Abstract

Scleritis is a rare, vision-threatening inflammation of the sclera that is often associated with life-threatening systemic illnesses. Rheumatoid arthritis remains the most common associated systemic rheumatic disease and the commonest systemic association of scleritis. Granulomatosis with polyangiitis is the most common cause of vasculitis-associated scleritis. The etiopathogenesis of scleritis remains unclear, but can be immune complex-mediated or due to a local delayed hypersensitivity reaction. Scleritis can involve either the anterior or posterior sclera, and has a wide spectrum of clinical presentations. Among the subtypes of scleritis, necrotizing scleritis has an increased risk of complications and is more commonly associated with anterior uveitis and peripheral ulcerative keratitis. Posterior scleritis is often not diagnosed or missed due to its subtle clinical signs and protean manifestations. Meticulous history taking, detailed ocular examination, and a targeted array of investigations with a multi-disciplinary approach to find any underlying systemic disease are crucial for the management of a case of scleritis. Corticosteroids remain the mainstay of short-term treatment of scleritis; mild to moderate scleral inflammation may respond well to treatment with nonsteroidal antiinflammatory drug or topical corticosteroid.
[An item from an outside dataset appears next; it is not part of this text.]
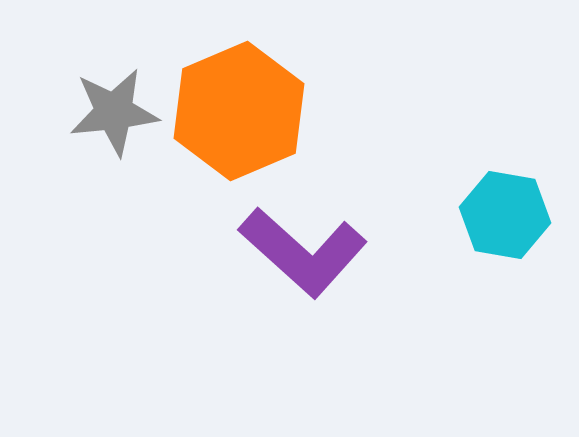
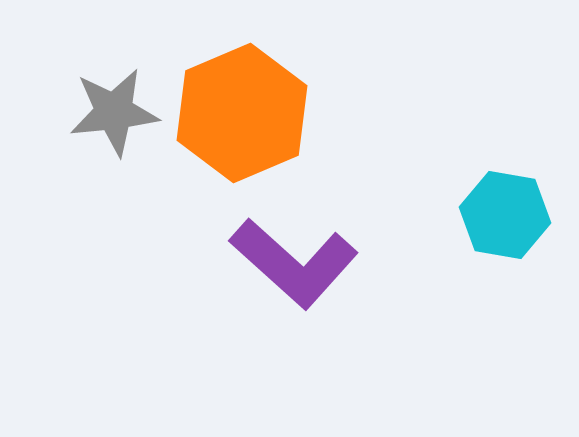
orange hexagon: moved 3 px right, 2 px down
purple L-shape: moved 9 px left, 11 px down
Corticosteroid-sparing immunosuppressive therapies are useful in cases with an inadequate response or failure to provide long-term control of inflammation, and to prevent recurrence of scleritis. Biologic agents are increasingly used in the management of scleritis, not responding to the conventional therapies. This review provides an overview of the various subtypes of scleritis and its systemic associations and evaluates current trends in the diagnosis and management of noninfective scleritis.